LISTED RECORDS:
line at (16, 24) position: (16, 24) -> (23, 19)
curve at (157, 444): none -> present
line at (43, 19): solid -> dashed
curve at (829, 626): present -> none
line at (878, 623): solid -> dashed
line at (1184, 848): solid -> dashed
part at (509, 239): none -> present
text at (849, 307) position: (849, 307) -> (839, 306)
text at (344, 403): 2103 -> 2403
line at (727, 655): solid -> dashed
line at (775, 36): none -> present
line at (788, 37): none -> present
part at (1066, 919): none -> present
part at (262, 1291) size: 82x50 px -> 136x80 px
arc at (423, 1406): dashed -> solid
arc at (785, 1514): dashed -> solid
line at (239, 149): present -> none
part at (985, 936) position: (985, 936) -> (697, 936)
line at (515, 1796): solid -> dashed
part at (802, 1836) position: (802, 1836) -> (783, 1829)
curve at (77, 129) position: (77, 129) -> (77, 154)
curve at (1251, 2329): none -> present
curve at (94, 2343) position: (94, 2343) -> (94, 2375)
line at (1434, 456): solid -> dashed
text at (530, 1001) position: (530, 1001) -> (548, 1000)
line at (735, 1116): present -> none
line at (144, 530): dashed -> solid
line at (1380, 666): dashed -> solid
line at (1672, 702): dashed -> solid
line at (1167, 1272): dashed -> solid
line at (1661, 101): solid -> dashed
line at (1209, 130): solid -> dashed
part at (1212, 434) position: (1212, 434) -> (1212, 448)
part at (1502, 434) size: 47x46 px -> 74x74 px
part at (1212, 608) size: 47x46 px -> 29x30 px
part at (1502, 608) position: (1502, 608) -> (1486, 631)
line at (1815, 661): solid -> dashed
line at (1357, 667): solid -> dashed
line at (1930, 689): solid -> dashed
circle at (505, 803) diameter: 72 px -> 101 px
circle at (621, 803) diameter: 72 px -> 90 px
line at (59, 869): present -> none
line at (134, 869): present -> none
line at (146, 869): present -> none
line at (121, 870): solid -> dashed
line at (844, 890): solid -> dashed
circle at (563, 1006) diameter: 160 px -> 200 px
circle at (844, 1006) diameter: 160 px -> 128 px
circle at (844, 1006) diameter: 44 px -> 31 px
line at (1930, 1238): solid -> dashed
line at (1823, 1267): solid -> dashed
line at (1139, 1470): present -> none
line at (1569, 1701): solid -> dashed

TASK TO COMPLETE: Repeat word for word the entries above, from the first entry through the line containing "curve at (77, 129)", including both.

COMPLETE RESPONSE:
line at (16, 24) position: (16, 24) -> (23, 19)
curve at (157, 444): none -> present
line at (43, 19): solid -> dashed
curve at (829, 626): present -> none
line at (878, 623): solid -> dashed
line at (1184, 848): solid -> dashed
part at (509, 239): none -> present
text at (849, 307) position: (849, 307) -> (839, 306)
text at (344, 403): 2103 -> 2403
line at (727, 655): solid -> dashed
line at (775, 36): none -> present
line at (788, 37): none -> present
part at (1066, 919): none -> present
part at (262, 1291) size: 82x50 px -> 136x80 px
arc at (423, 1406): dashed -> solid
arc at (785, 1514): dashed -> solid
line at (239, 149): present -> none
part at (985, 936) position: (985, 936) -> (697, 936)
line at (515, 1796): solid -> dashed
part at (802, 1836) position: (802, 1836) -> (783, 1829)
curve at (77, 129) position: (77, 129) -> (77, 154)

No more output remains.